The next morning, Duchess meets a feral cat named Thomas O'Malley, who offers to guide her and the kittens to Paris. The group briefly hitchhikes in a milk truck before being chased out by the driver. Later, while crossing a railroad trestle, the cats narrowly avoid an oncoming train, and Marie falls into a river. O'Malley immediately dives in and rescues her, and is himself rescued by Amelia and Abigail Gabble, two English geese on holiday. The geese lead the cats to the outskirts of Paris, then depart to reunite with their inebriated Uncle Waldo. Meanwhile, Edgar returns to the countryside to retrieve his possessions (the only evidence that can incriminate him) from Napoleon and Lafayette and, after some difficulty, ultimately succeeds.

Traveling across the rooftops of the city, the cats meet up with O'Malley's friend Scat Cat who performs the song "Ev'rybody Wants to Be a Cat" with several other cat musicians. After the band has departed, O'Malley and Duchess converse on a nearby rooftop while the kittens listen at a windowsill. Duchess' loyalty to Madame prompts her to decline O'Malley's marriage proposal. The next day, Duchess and the kittens return to Madame's mansion. Edgar finds them before Madame does, and places them in a sack, deciding to ship them to Timbuktu.

Data for analysis |
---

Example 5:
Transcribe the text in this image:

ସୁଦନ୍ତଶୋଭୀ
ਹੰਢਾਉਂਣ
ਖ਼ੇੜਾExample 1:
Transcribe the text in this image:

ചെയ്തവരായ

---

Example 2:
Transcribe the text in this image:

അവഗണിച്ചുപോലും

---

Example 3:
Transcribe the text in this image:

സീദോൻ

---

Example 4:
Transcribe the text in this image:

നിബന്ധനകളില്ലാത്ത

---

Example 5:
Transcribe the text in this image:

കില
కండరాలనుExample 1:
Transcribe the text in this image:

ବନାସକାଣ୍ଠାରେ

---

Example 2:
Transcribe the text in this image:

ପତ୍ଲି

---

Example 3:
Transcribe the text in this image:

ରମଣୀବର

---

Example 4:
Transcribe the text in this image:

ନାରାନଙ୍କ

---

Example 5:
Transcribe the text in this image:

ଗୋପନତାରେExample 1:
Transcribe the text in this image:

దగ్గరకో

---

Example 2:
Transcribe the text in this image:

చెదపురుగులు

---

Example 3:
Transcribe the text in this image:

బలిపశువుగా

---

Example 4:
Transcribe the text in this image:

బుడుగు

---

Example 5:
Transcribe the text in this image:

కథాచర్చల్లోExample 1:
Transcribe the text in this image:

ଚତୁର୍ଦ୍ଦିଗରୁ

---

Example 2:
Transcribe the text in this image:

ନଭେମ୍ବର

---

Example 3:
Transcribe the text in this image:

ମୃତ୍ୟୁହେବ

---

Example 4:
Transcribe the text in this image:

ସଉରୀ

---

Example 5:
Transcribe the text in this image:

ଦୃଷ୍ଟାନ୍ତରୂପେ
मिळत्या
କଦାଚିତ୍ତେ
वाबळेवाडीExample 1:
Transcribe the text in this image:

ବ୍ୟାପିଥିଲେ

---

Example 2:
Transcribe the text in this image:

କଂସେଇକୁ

What is being asked | For each statement, answer yes or no on whether it agrees with the plot summary, and quote the summary's deciding words: (a) O'Malley is rescued from the river by two geese. (b) Duchess accepts O'Malley's marriage proposal. (c) Madame finds Duchess and the kittens before Edgar does.

Answer to the exercise |
(a) Yes: "is himself rescued by Amelia and Abigail Gabble, two English geese on holiday"
(b) No: "Duchess' loyalty to Madame prompts her to decline O'Malley's marriage proposal."
(c) No: "Edgar finds them before Madame does"